As users navigate through the product, focus shifts with stage and status. We tailor the UI to specific use cases so users identify key focal points fast and decide efficiently.
Color signals state changes. Motion and icons guide attention to key actions. Together they make state legible without text overload — the user always knows where they are.
The profile design uses clear metrics and detailed bios to enhance user filtering — improving match rates and engagement through a deeper understanding between users. An "F-pattern" layout places ratings and reviewer details at the top and left, optimizing readability and letting users scan content efficiently.
Interactive prompts and user-driven navigation make profile exploration seamless and inviting — not a static read-only card.
Users can opt in to identity verification — boosting profile credibility and perceived safety across the community. Safety is a feature you opt into, not a tax everyone pays.

When users begin their current plan, the active-plan screen surfaces a map and chat window plus the essential tools — so users reach their destination without switching to an external maps app, and communicate in real time without breaking flow.
Visual: floating elements over the map provide easy access to chat and details — navigation and communication without clutter. The screen has one job: keep both users present and oriented during the meet.


After booking a plan, key details like time and location get prioritized at the top — reducing cognitive load and improving the next-step efficiency. The information hierarchy uses an F-shape scanning pattern adapted to user context: what they need first depends on whether they're browsing or already committed.
A sticky CTA sits at the bottom of the screen so the call-to-action reappears after scroll — even when the top CTA scrolls out of view, the key action stays accessible. Important actions never get one finger-stretch away from where the user already is.
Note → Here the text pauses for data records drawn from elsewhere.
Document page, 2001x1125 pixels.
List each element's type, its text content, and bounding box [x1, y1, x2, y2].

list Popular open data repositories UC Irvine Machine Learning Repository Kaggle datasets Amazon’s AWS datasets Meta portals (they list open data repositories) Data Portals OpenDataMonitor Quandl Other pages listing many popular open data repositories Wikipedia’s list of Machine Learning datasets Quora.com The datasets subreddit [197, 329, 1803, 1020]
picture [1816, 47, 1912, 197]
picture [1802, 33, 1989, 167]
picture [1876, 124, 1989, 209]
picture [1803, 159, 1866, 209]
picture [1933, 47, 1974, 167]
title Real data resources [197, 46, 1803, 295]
The design system establishes a cohesive, scalable framework. Refining the design language and the key feature surfaces produced a robust foundation — and prepared the product for future expansion. Primary brand color: vibrant green #0EAB56 — fresh, lively, signals the welcoming nature of the product.
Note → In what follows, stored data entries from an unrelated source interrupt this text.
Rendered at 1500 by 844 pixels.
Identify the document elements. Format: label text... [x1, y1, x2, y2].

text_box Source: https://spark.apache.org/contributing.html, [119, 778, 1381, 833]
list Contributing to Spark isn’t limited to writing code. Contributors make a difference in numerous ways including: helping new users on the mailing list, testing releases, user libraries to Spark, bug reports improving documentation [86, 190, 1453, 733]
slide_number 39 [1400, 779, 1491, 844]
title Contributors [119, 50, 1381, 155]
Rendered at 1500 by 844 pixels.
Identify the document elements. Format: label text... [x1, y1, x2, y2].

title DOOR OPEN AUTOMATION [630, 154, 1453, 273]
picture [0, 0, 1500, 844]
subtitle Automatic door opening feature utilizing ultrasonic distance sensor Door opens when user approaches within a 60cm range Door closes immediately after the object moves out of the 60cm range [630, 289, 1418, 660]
The launch plan is staged across four quarters — starting with core development and initial testing, then feature expansion and market penetration, then user engagement and performance optimization, finally market reach and advanced analytics for continuous improvement.
Build the three core flows. Internal QA, friends-and-family beta, baseline performance.
Add discovery, recommendations, soft public launch in NYC. First marketing cohort.
Retention experiments. Notification tuning. Performance work on map + chat. Cohort-level metrics.
Expand metro coverage beyond NYC. Advanced analytics for continuous improvement post-launch.
Gather captures the developmental journey of a social companionship app — a project that significantly honed my skills in UX design, project management, and strategic execution. The stages here, from initial conception through pre-launch phases, demonstrate a commitment to creating a platform that enhances social connections in urban settings like NYC.
Looking ahead, I'm eager to launch this app and witness its impact on the community. Beyond this project, my ambition is to lead a team dedicated to innovative solutions — fostering a collaborative environment where technology and design converge to improve user experiences and community engagement.